Seismic waves from a big quake are easy to see—think of the classic image of a seismograph, pencil scratching out telltale waves on a rotating paper as the tremor arrives. Even to highly trained eyes, PEGS are just squiggles, indistinguishable from the noise. It’s hard to prove they’re there. In 2017, early identifications of PEGS in Tohoku seismic data received pushback from other seismologists.
But over time, researchers have collected more observations from earthquakes around the world. “I’ve managed to convince myself that the theory is correct,” says Maarten de Hoop, a computational seismologist at Rice University who wasn’t involved in the research. Inspired in part by the controversy over the early detections, he set out to mathematically prove whether the gravitational fluctuations should be observable. The key, he says, is looking at data from the earliest moments of the quake, before P-waves arrive at sensors. At that point, the two forces “don’t totally cancel each other out,” meaning there’s theoretically a signal to be found in the noise. But the question of whether seismologists can actually separate the two has remained.
The new research offers initial validation that they can, de Hoop says. One thing that’s clear is that current instruments can only distinguish gravity signals from other noisy data during the biggest earthquakes—those larger than a magnitude 8.0, like the massive megathrust earthquakes that affect places like Japan, Alaska, and Chile. Since those big earthquakes are rare, Licciardi’s team created a data set of hypothetical earthquakes, sprinkling in real-world seismic noise observed at stations across Japan. This was used to train a machine-learning algorithm that would detect the start of a quake and estimate its size based on the gravity signal.
When the researchers applied the model to real-time data from sensors during the Tohoku quake, it took about 50 seconds of data to give an accurate detection, beating recent state-of-the-art approaches, including space-based GPS methods that measure the movement of the ground just after a quake. The eight-second difference may sound small, but it “is still a lot in the context of early warning,” Licciardi notes—especially in scenarios like the Tohoku quake, where coastal residents were given only minutes to evacuate in anticipation of the coming tsunami.

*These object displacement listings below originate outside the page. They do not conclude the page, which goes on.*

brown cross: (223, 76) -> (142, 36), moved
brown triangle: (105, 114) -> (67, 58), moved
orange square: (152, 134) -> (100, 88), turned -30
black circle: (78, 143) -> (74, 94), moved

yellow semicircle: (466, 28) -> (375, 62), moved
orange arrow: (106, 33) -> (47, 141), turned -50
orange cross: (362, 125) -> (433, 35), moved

In addition, the researchers note that the model was more accurate in estimating the size of the earthquake, which is vital in predicting a tsunami’s size. In Japan in 2011, initial estimates of a sub-8.0 earthquake suggested a much smaller wave.

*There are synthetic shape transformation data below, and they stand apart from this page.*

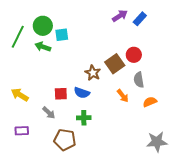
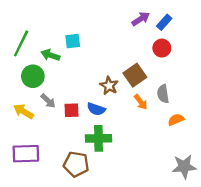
green circle: (43, 26) -> (33, 76), moved
red circle: (134, 55) -> (162, 48), moved
orange arrow: (123, 96) -> (141, 102), moved
gray arrow: (49, 113) -> (48, 101), moved
green cross: (84, 118) -> (99, 138), size x1.5
purple rectangle: (22, 131) -> (26, 154), size x1.6

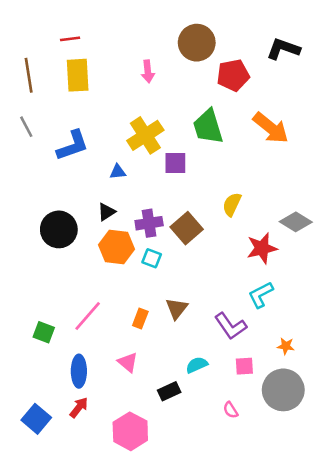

The method is still a ways off from being practical. Thomas Heaton, a seismologist at CalTech, describes the continued hunt for gravity perturbations as “a hammer looking for a nail,” given advances in more traditional approaches to earthquake detection—including in Japan, where officials responded to Tohoku by adding more sensors along the offshore subduction zones and expanding their models to account for massive, 9.0-plus earthquakes. To him, the biggest task for early warning systems is making the warnings more practical: battle-testing existing methods so that if a warning is issued, people hear it and know how to react. “Our problem isn’t sensors. It’s how to get data from the system and tell people what to do,” he says.
But de Hoop, who calls himself “enthusiastic” about the new work, notes that it provides a road map for improving the methods with better data and machine-learning techniques. The key to making this work for more common, smaller quakes will be figuring out how to lower the magnitude threshold for detecting the gravity signals—something that may require sensors that directly detect changes in the gravitational field. “I think there’s a wealth of information out there, and a wealth of work to be done,” he says.